Extracted page text data
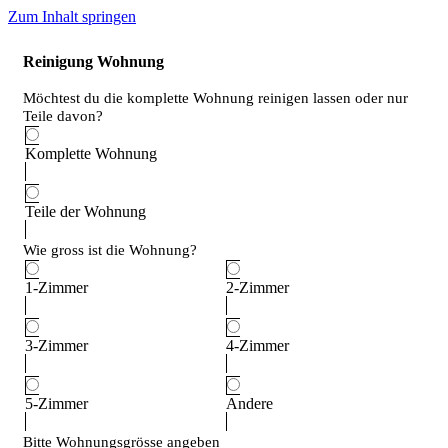
Zum Inhalt springen
Reinigung Wohnung
Möchtest du die komplette Wohnung reinigen lassen oder nur
Teile davon?
Komplette Wohnung
Teile der Wohnung
Wie gross ist die Wohnung?
1-Zimmer
2-Zimmer
3-Zimmer
4-Zimmer
5-Zimmer
Andere
Bitte Wohnungsgrösse angeben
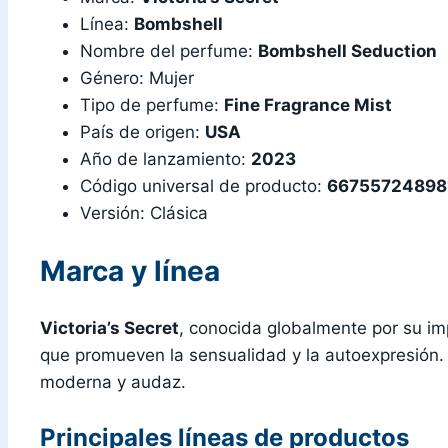
Línea:
Bombshell
Nombre del perfume:
Bombshell Seduction
Género: Mujer
Tipo de perfume:
Fine Fragrance Mist
País de origen:
USA
Año de lanzamiento:
2023
Código universal de producto:
66755724898
Versión: Clásica
Marca y línea
Victoria’s Secret
, conocida globalmente por su im
que promueven la sensualidad y la autoexpresión. 
moderna y audaz.
Principales líneas de productos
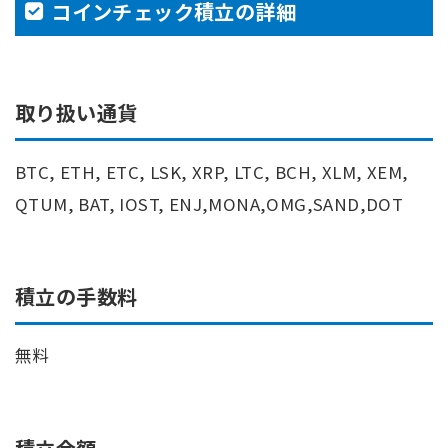
コインチェック積立の詳細
取り扱い通貨
BTC, ETH, ETC, LSK, XRP, LTC, BCH, XLM, XEM,
QTUM, BAT, IOST, ENJ,MONA,OMG,SAND,DOT
積立の手数料
無料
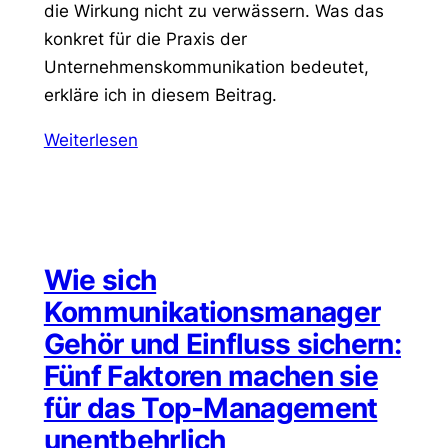
die Wirkung nicht zu verwässern. Was das
konkret für die Praxis der
Unternehmenskommunikation bedeutet,
erkläre ich in diesem Beitrag.
Weiterlesen
Wie sich
Kommunikationsmanager
Gehör und Einfluss sichern:
Fünf Faktoren machen sie
für das Top-Management
unentbehrlich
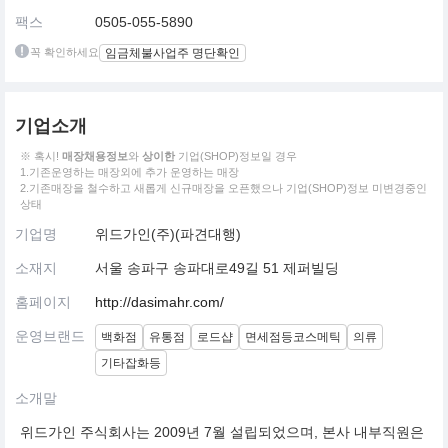
팩스
0505-055-5890
꼭 확인하세요
임금체불사업주 명단확인
기업소개
※ 혹시!
매장채용정보
와
상이한
기업(SHOP)정보일 경우
1.기존운영하는 매장외에 추가 운영하는 매장
2.기존매장을 철수하고 새롭게 신규매장을 오픈했으나 기업(SHOP)정보 미변경중인
상태
기업명
위드가인(주)(파견대행)
소재지
서울 송파구 송파대로49길 51 제퍼빌딩
홈페이지
http://dasimahr.com/
운영브랜드
백화점
유통점
로드샵
면세점등코스메틱
의류
기타잡화등
소개말
위드가인 주식회사는 2009년 7월 설립되었으며, 본사 내부직원은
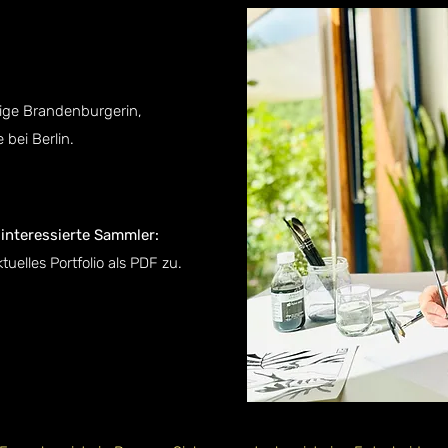
ige Brandenburgerin,
 bei Berlin.
 interessierte Sammler:
uelles Portfolio als PDF zu.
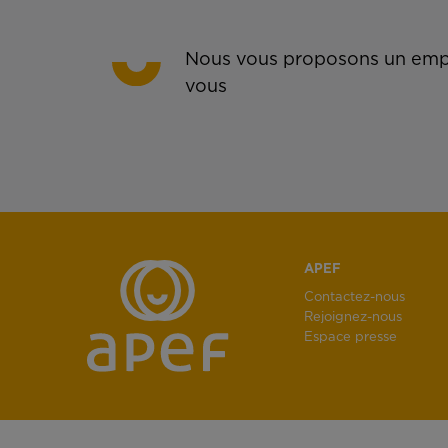
Nous vous proposons un empl
vous
APEF
Contactez-nous
Rejoignez-nous
Espace presse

Your instructions: Across the data above, how many lines carry the word "위드가인"? Only the number is needed.

Task response: 2